Tarea escrita
Según el fragmento sobre el fútbol, ¿por qué se intuye que Florentino jugaba mal al fútbol de pequeño? Responde con las razones que da el propio fragmento.

Fragmento del texto
No era un trabajo digno el fútbol de antes, que robaba niños y los usaba y cuando los rompía o se le gastaban se los quitaba de enmedio como si fueran trastos viejos. Pero tampoco es digno lo de ahora

No era un trabajo digno el fútbol de antes, que robaba niños y los usaba y cuando los rompía o se le gastaban se los quitaba de enmedio como si fueran trastos viejos. Pero tampoco es digno lo de ahora. No sé si Florentino habrá jugado al fútbol, pero de haberlo hecho tiene hechuras de ser malo, lento, blando… De no tener cuerpo para el arranque ni carácter para el marcaje, de no driblar a una silla, de no saber centrar y sobre todo de no enterarse nunca de dónde estaban sus compañeros. Disculpadme, pero tiene pinta de haber obtenido su plaza en el recreo única y exclusivamente porque era el único al le habían regalado una pelota. Lo intuyo porque juega igual que entonces, porque su fuerza principal es el chantaje, porque no le interesa lo poético y no entiende que la belleza del césped es el barrio, que el protagonista del fútbol no es más que la combinación del movimiento y la esperanza. El fútbol es una oportunidad entre un millón de ser visible para quien solo tiene una habilidad y un cuerpo, un sueño de infancia en once hombres, una alegría de tarde con amigos, un disfrutar de la belleza hecha por otros, de la inteligencia ajena y del talento. El fútbol es que un país pequeñito tenga la oportunidad de dominar el mundo, y que un niño de barrio se haga ídolo. La magia del fútbol es el espejismo de que se puede hacer justicia. Lo otro es solo un negocio que lo enturbia.

Registros aportados
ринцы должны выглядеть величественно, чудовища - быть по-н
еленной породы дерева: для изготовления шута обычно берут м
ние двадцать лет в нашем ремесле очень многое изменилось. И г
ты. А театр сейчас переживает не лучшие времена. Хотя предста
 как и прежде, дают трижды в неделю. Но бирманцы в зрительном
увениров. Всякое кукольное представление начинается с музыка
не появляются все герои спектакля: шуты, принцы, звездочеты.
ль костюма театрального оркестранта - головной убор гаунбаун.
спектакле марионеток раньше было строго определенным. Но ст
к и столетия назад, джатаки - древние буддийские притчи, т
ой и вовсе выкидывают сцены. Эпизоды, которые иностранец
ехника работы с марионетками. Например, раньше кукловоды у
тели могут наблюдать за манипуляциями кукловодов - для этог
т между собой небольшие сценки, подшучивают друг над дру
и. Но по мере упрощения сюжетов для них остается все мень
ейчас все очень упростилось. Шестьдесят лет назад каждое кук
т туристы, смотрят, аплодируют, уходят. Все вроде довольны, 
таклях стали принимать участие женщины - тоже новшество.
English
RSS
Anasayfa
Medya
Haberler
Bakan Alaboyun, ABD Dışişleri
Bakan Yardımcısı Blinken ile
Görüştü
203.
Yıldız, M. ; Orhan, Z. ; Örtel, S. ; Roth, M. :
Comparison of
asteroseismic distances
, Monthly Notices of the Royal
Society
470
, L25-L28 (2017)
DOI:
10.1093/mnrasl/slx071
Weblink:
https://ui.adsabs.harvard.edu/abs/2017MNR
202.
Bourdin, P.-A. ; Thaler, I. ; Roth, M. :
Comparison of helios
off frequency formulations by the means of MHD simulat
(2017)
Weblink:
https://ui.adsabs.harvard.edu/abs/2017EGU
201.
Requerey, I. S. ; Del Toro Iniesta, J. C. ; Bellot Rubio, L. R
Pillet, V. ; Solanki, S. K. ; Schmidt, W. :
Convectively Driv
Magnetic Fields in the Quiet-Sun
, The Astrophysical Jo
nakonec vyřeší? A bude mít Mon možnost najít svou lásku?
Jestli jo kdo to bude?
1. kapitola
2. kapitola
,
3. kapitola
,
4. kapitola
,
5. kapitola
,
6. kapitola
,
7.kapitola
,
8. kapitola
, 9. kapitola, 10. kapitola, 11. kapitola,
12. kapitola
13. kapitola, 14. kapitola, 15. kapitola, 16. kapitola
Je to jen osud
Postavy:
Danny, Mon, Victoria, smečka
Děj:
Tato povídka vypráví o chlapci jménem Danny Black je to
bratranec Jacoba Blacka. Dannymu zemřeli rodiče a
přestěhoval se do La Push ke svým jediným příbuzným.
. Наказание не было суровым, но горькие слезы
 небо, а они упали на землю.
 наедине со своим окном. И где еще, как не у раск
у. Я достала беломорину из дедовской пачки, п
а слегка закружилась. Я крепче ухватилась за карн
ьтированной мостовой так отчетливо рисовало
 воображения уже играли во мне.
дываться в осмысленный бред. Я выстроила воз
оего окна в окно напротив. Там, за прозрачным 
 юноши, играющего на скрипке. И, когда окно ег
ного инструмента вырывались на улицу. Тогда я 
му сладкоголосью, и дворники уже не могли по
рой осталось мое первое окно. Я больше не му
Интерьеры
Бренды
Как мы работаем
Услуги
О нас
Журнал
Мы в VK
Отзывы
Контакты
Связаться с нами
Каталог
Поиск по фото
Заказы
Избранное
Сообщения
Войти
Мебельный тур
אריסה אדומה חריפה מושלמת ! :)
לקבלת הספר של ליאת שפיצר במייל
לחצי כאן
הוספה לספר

Resultado de la tarea
Se intuye porque juega igual que entonces. Su fuerza principal es el chantaje y no le interesa lo poético. Tampoco entiende que la belleza del césped es el barrio ni que el protagonista del fútbol no es más que la combinación del movimiento y la esperanza.